Boards of directors are now thoroughly immersed in enterprise risk management, so much so that separate risk oversight board committees are fast becoming common practice. (See this Doug’s Note.) Boards and management continue, however, to work out the logistics of their respective roles and how best to coordinate their risk-related efforts.
Certainly careful board/management coordination is necessary to ensure that ERM is handled efficiently and effectively. However, this recent article from Protiviti suggests that proper board oversight also requires that it preserve some distance from management by utilizing the old board concept of executive sessions.
Why executive sessions?
It is critical to effective risk management that all significant enterprise-wide risks be identified and properly assessed. The company must also establish, as a matter of policy, its “appetite” for each risk component and for the company as a whole. It is essential that the board have the opportunity to discuss such matters outside the purview, and the potentially disproportionate influence, of senior management.
The new COSO 2013 Internal Control—Integrated Framework emphasizes proper risk management as a key to effective internal control and highlights independent director risk oversight as a key component of that process. COSO 2013 notes that the board must establish a “control environment” that effectively manages the risk of “management override,” by which it means any management actions that might supersede the company’s established controls or standards of conduct. It specifically mentions executive sessions as an important tool in that effort.
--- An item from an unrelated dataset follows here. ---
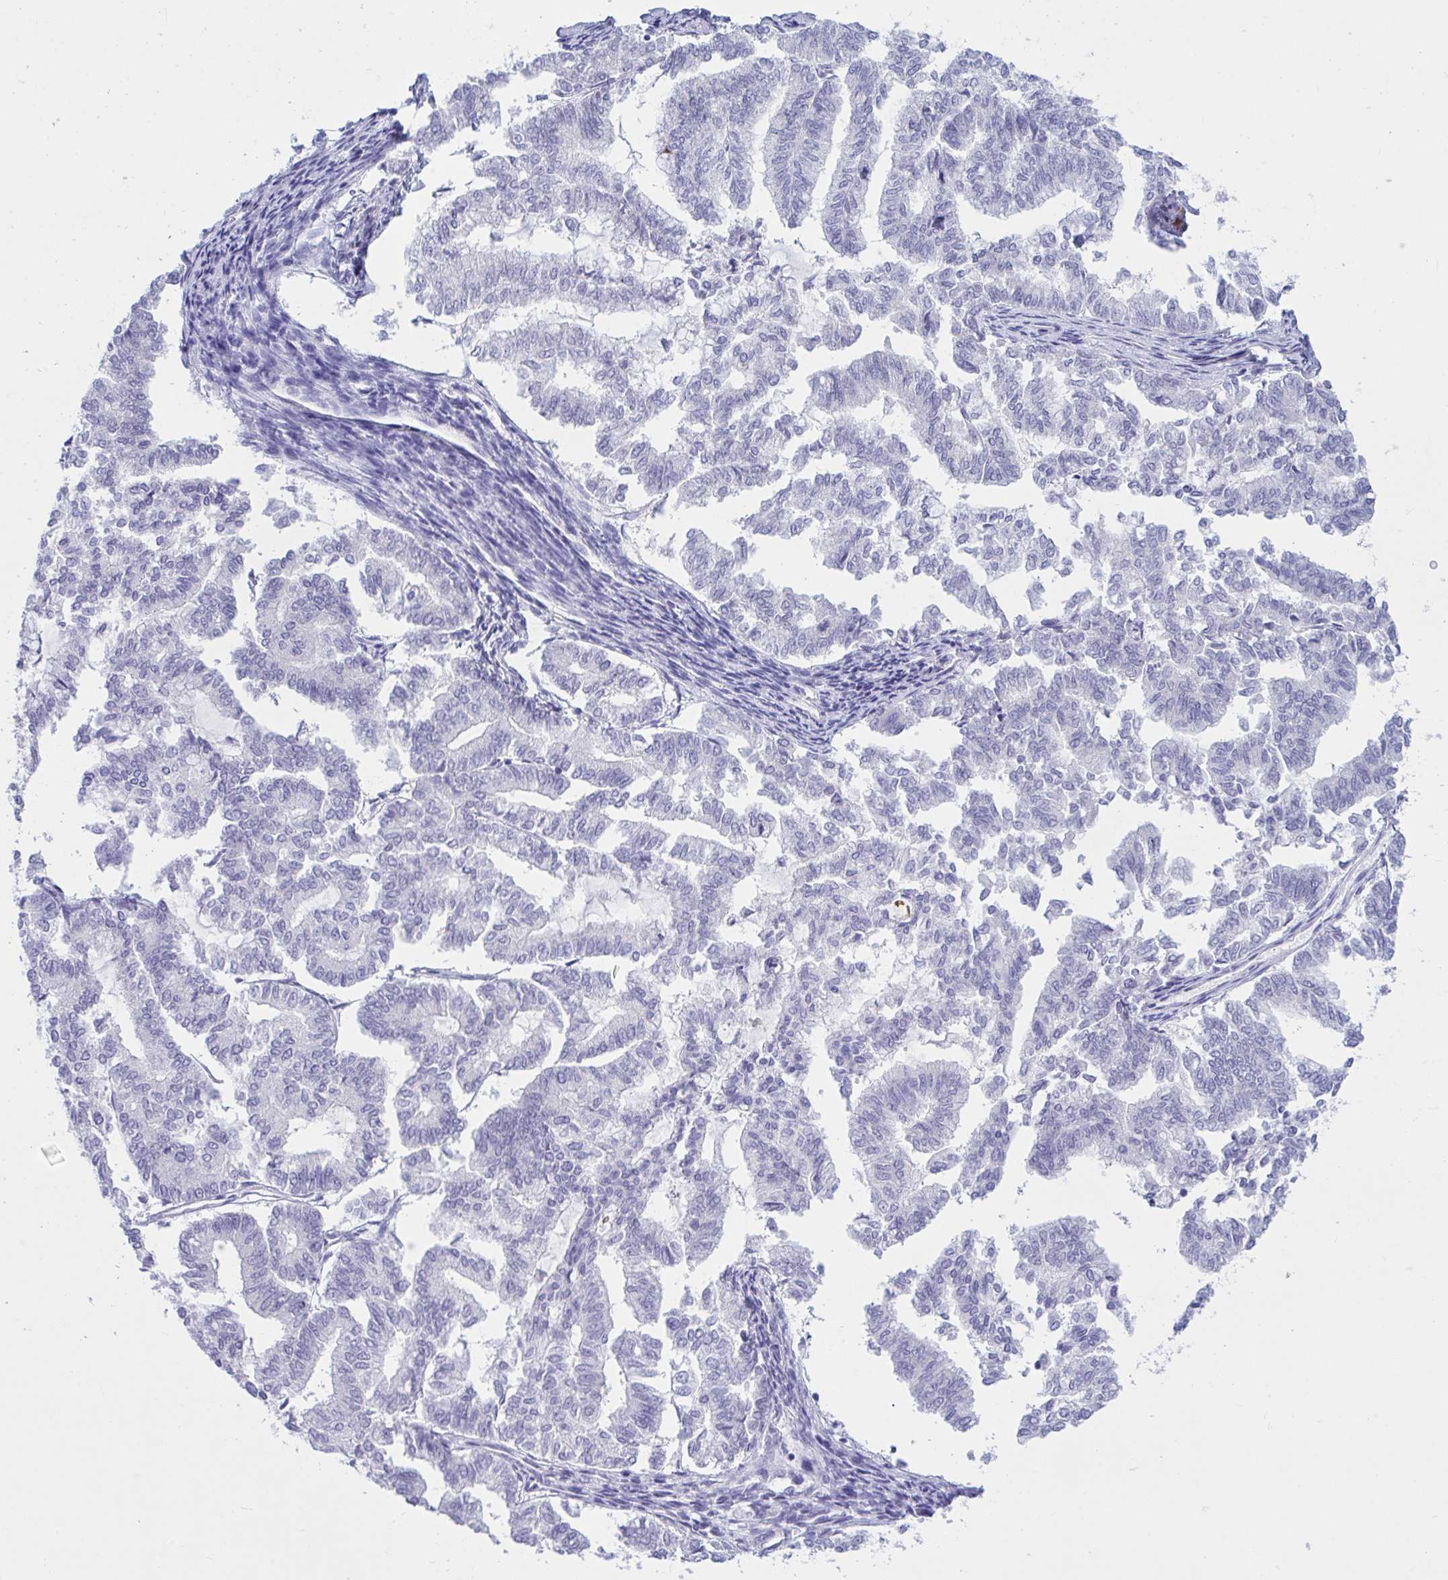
{"staining": {"intensity": "negative", "quantity": "none", "location": "none"}, "tissue": "endometrial cancer", "cell_type": "Tumor cells", "image_type": "cancer", "snomed": [{"axis": "morphology", "description": "Adenocarcinoma, NOS"}, {"axis": "topography", "description": "Endometrium"}], "caption": "DAB immunohistochemical staining of human adenocarcinoma (endometrial) displays no significant expression in tumor cells.", "gene": "IKZF2", "patient": {"sex": "female", "age": 79}}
It is important that the board have the opportunity to discuss potentially sensitive risk-related issues outside of management’s presence. Regularly scheduled executive sessions of the board or the relevant board committee (with risk management on the agenda) provide an efficient and effective mechanism for doing so.
How should executive sessions be used?
As with most things governance related, there is no single best practice for conducting executive sessions. The same questions must be addressed in the context of enterprise risk as with any other use of executive sessions:
- How often should they be held? (NYSE and NASDAQ require that the board meet “regularly” in executive session.)
- When should they be held?
- Who should lead them?
- Other than the non-management directors, who should attend (for example, attorneys, consultants, etc.)?
- Should there be an agenda?
- What is the proper scope of minutes of the meetings?
- How much should be communicated to management after the meetings and by whom?
The answers will vary depending on each company’s culture and the board’s regular patterns of behavior. Nevertheless, it is useful to consider appropriate modifications to established practices to employ executive sessions as a supplemental tool for enhancing enterprise risk management.